I don't think you can say what PSA figure is the one which determines whether you live or die. If you had a PSA of 1000 but it was all happily sitting in the prostate bed theoretically you don't have a problem.
In reality I think if you ignore this you will probably live another 10 years and then things will be really messy. If you have a good QoL now, maybe you should think about Active Surveillance; you might manage five years before things look scary, then get treated, have a bit of a miserable two years in your late 60s rather than your early 60s. And hope whatever treatment you have pushes the next recurrence twenty years down the line.

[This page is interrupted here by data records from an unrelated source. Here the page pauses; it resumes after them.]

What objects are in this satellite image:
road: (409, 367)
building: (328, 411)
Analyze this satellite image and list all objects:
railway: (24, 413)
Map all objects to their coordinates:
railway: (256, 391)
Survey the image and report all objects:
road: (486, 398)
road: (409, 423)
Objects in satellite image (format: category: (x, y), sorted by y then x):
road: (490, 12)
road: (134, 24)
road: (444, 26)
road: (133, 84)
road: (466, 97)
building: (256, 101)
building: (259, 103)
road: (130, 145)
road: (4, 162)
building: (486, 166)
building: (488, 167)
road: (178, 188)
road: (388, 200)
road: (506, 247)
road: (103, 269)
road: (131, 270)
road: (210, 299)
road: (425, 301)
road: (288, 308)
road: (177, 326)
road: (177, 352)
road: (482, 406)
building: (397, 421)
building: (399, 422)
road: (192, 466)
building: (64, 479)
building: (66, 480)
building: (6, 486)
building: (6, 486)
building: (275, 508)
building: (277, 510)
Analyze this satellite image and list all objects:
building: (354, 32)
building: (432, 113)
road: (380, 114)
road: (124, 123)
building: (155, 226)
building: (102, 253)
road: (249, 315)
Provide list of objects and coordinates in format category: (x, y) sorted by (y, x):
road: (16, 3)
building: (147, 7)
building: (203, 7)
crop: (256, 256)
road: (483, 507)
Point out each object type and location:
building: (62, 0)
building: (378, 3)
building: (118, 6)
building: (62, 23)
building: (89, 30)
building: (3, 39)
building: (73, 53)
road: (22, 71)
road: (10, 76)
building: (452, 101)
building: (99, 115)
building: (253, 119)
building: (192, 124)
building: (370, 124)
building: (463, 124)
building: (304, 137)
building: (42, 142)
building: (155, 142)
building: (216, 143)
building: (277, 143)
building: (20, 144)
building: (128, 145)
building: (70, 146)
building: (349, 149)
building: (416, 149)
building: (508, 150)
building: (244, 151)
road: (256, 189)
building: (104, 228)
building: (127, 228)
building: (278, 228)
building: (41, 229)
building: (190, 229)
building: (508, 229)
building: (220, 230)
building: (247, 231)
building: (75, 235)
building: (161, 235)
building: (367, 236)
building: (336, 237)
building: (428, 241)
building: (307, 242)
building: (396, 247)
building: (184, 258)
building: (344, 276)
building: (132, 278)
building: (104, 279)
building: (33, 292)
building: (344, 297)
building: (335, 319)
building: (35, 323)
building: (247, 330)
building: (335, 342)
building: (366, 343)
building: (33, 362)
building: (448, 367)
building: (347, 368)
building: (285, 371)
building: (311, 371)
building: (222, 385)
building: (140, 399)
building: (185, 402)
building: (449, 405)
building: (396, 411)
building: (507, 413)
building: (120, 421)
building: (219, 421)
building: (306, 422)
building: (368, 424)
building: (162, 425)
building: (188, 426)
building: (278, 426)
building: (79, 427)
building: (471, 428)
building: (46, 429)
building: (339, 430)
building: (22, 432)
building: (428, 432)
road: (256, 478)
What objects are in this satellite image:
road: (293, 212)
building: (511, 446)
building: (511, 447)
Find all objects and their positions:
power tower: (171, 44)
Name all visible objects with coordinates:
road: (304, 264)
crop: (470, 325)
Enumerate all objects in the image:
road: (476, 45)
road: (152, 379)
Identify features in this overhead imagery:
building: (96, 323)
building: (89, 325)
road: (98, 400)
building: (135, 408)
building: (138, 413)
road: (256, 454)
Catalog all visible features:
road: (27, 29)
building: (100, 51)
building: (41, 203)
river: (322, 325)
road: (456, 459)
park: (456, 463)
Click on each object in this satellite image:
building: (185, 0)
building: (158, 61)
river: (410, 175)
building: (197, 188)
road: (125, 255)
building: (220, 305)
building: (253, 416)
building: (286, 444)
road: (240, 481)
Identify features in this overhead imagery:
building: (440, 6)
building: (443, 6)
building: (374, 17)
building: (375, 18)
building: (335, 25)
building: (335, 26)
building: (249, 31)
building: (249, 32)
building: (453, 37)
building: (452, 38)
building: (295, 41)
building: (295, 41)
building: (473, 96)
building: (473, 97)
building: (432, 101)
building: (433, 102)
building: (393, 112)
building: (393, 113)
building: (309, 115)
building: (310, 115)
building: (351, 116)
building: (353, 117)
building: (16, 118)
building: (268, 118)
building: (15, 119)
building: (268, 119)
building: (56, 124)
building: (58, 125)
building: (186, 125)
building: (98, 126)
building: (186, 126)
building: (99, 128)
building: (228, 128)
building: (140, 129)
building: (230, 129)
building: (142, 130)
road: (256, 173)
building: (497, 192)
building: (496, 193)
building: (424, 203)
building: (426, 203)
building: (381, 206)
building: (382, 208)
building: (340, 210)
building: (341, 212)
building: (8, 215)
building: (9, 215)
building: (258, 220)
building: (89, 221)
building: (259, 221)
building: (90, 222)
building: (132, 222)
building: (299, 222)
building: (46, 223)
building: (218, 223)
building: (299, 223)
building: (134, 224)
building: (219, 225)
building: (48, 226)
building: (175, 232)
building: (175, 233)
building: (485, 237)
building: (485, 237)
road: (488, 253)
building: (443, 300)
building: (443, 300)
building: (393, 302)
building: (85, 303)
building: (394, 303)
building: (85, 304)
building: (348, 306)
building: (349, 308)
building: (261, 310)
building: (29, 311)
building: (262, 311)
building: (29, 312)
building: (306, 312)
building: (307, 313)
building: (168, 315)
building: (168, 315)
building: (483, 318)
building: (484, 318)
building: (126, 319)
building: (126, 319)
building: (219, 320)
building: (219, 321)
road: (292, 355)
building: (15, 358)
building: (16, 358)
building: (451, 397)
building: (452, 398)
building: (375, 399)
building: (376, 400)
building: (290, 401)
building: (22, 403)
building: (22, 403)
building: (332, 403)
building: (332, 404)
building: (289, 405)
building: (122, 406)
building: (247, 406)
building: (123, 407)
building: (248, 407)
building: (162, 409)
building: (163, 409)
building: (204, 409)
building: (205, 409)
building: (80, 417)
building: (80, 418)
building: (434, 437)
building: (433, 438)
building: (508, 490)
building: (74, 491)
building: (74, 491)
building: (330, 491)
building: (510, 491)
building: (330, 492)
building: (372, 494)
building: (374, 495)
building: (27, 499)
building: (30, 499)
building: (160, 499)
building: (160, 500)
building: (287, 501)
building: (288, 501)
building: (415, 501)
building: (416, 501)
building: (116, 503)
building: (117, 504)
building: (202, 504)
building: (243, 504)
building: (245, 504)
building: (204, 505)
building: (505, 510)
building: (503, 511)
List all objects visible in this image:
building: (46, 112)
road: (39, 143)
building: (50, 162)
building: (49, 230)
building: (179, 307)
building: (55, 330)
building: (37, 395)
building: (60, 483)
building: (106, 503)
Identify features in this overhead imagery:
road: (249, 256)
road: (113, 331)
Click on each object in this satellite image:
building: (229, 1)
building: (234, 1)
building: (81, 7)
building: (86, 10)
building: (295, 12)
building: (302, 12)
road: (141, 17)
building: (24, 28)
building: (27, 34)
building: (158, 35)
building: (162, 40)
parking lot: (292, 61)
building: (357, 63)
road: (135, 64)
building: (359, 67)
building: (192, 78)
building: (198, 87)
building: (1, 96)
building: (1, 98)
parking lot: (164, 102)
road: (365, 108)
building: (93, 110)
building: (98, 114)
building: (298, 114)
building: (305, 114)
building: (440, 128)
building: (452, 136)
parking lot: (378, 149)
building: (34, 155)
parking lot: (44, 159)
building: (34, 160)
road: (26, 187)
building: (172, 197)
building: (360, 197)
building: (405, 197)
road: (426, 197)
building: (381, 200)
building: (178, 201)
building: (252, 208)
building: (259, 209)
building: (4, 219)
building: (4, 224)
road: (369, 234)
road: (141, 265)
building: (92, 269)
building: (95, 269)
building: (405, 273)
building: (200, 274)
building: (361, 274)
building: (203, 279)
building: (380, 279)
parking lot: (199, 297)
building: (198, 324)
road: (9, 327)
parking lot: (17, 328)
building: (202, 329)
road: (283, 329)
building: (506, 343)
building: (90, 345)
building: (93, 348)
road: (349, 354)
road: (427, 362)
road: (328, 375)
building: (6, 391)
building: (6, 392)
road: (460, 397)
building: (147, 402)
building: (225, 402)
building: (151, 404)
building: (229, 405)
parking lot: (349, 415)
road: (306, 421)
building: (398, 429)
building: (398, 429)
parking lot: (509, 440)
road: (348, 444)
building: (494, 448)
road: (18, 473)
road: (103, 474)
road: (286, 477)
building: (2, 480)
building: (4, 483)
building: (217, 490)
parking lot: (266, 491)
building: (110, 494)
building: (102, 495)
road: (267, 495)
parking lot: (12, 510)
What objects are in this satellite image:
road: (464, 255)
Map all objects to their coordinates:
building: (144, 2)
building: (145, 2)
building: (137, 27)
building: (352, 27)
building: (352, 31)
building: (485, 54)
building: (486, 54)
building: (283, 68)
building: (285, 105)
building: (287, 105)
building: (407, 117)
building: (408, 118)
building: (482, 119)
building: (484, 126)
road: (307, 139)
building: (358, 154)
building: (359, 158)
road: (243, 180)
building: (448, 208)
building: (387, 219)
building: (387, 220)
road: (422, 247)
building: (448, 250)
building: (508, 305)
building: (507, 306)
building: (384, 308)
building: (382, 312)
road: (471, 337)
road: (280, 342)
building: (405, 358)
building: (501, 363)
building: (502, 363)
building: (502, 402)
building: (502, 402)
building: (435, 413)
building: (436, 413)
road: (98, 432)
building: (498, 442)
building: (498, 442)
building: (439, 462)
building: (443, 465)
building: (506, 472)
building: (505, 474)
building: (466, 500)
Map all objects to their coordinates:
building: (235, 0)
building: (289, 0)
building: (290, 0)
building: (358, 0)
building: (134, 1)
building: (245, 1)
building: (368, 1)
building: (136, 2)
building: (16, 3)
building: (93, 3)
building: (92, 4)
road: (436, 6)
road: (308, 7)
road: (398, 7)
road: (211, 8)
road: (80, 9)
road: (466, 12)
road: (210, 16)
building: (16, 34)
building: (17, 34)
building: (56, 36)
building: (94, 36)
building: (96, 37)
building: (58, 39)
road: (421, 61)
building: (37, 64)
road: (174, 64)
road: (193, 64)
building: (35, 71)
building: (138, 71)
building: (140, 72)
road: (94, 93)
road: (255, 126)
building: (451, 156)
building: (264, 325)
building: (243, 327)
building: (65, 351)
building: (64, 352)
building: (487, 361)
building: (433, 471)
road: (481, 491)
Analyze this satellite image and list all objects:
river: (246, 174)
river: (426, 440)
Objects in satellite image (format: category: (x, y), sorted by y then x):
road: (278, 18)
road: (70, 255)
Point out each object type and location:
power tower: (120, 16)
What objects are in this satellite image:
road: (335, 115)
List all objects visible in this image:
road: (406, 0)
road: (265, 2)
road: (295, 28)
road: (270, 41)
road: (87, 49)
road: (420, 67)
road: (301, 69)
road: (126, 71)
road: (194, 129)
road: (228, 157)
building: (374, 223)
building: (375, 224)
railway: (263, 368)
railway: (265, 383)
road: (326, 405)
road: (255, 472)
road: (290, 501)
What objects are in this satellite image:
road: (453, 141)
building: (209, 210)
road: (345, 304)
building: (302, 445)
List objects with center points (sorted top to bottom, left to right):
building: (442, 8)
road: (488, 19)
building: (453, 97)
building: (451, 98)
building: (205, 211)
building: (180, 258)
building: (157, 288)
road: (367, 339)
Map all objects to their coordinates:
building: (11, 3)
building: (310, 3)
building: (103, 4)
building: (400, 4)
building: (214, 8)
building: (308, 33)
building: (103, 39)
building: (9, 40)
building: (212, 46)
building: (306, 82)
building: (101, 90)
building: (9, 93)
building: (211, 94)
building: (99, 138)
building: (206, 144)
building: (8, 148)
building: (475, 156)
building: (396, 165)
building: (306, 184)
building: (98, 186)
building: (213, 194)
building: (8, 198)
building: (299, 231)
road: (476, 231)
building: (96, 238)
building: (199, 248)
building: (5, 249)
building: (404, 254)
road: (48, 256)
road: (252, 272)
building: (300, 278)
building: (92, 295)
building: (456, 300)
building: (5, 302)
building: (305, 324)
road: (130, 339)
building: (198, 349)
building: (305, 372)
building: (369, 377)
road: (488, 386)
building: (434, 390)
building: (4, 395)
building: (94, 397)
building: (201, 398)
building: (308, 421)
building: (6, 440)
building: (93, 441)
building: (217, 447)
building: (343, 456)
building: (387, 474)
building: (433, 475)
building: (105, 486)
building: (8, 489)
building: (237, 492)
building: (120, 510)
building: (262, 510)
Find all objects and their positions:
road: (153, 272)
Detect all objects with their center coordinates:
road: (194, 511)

Some people say if it needs doing I may as well get it done now, but my philosophy is that, in the next five years you could get run over by a bus, have a stroke, a heart attack or a whole host of other bad things. So whilst life is good you may as well enjoy it and not spend two years on HT, but as the risk of PC increases and as your quality of life inevitably declines due to aging, and assuming you haven't bypassed the need for treatment by dying in the meantime, then yes go for treatment at the last possible moment before the cancer becomes incurable (I'd like to think that might be five years time).
Of course you and your oncologist need to make the decision. If I were the onco I would be pushing for ASAP, let's get this sorted, but if I were the patient for the reasons above I would be looking to hold off as long as possible.